Mr. Bartleby was born in Fall River, Massachusetts and graduated in 1988 from Northeastern University's Library Arts program. Since 1995 he has been the senior librarian at the Vilnius (Lithuania) branch office of McDermott, Will & Emery, a large Chicago-based international law firm. He is also the author of the controversial book A Notary Private. The 1999 novel purports to tell the true and gruesome story of a sadistic lawyer and the havoc he wreaks. All the characters in the book are named Bartleby. The various plot twists and use of strange language confounded the reviewers but a small and vocal group of "Notary Privates" has elevated the 800-page book to virtual cult status.

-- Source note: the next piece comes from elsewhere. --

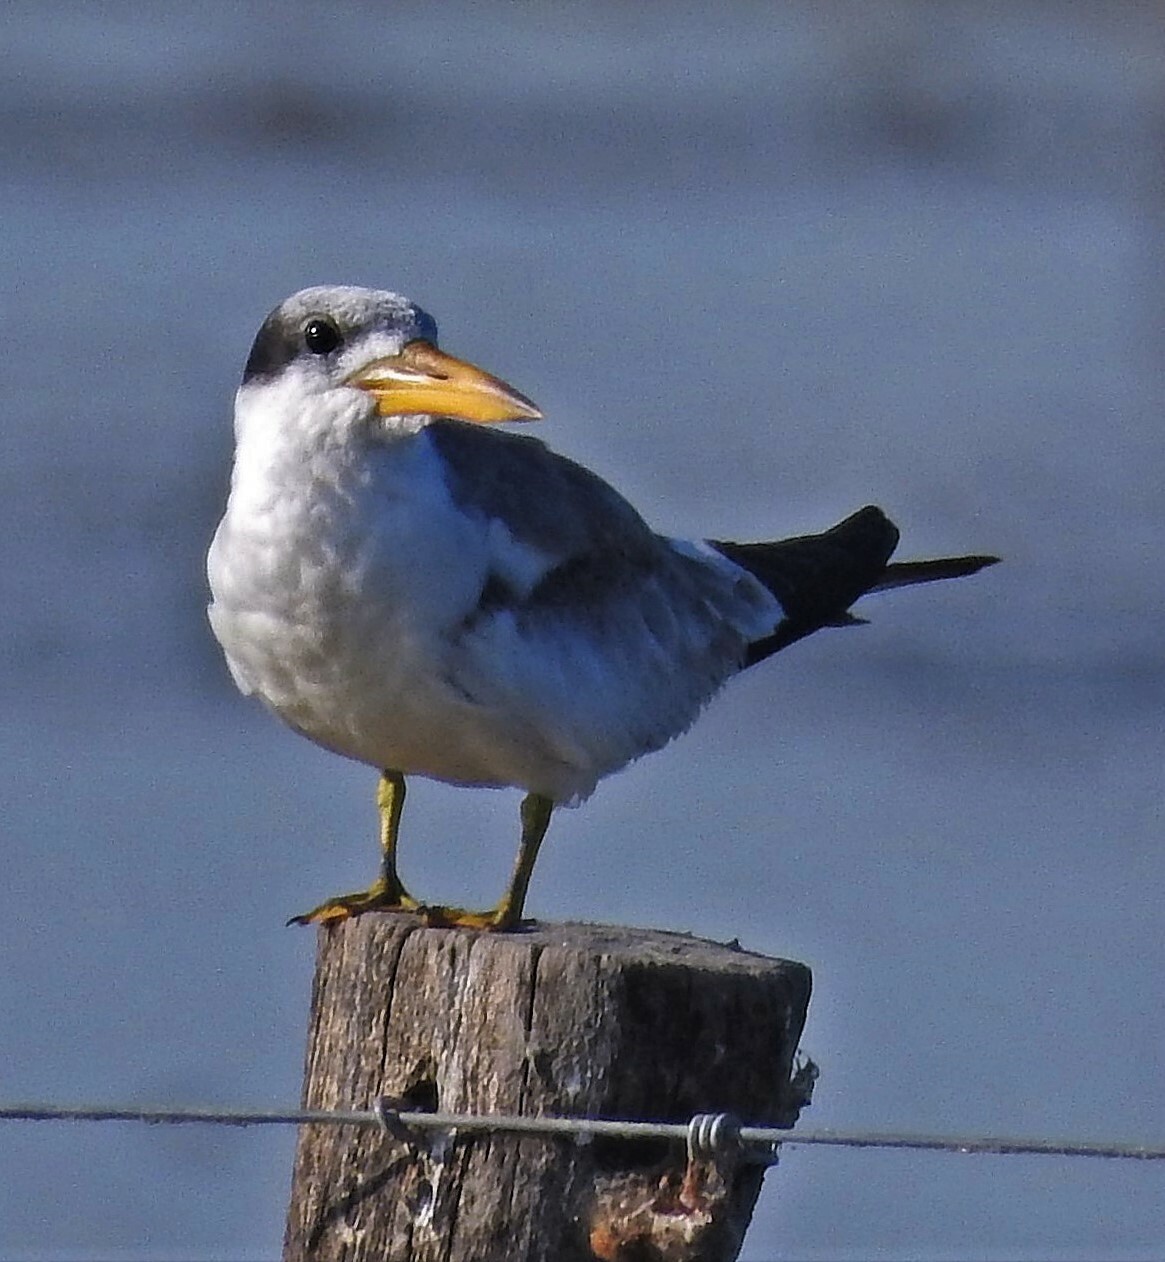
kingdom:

In reality Mr. Bartleby is a die-hard Boston Red Sox fan (of course) and an excellent chess player. He is working on another "shorter" novel but says he'd rather not talk about it. All he told us was that the story takes place in the future. His poem "Red Means Unread" was recently published in Factotum and he is a contributing editor to the journal Lotus Notes for Librarians.
The Cosmic Baseball Research Alliance (COBRA) maintains a state-of-the-art research library on its campus in the suburbs of Washington, D.C. Cosmic baseball historians, among others, make use of the library's books, databases and periodicals throughout the year. The library has a staff of eight.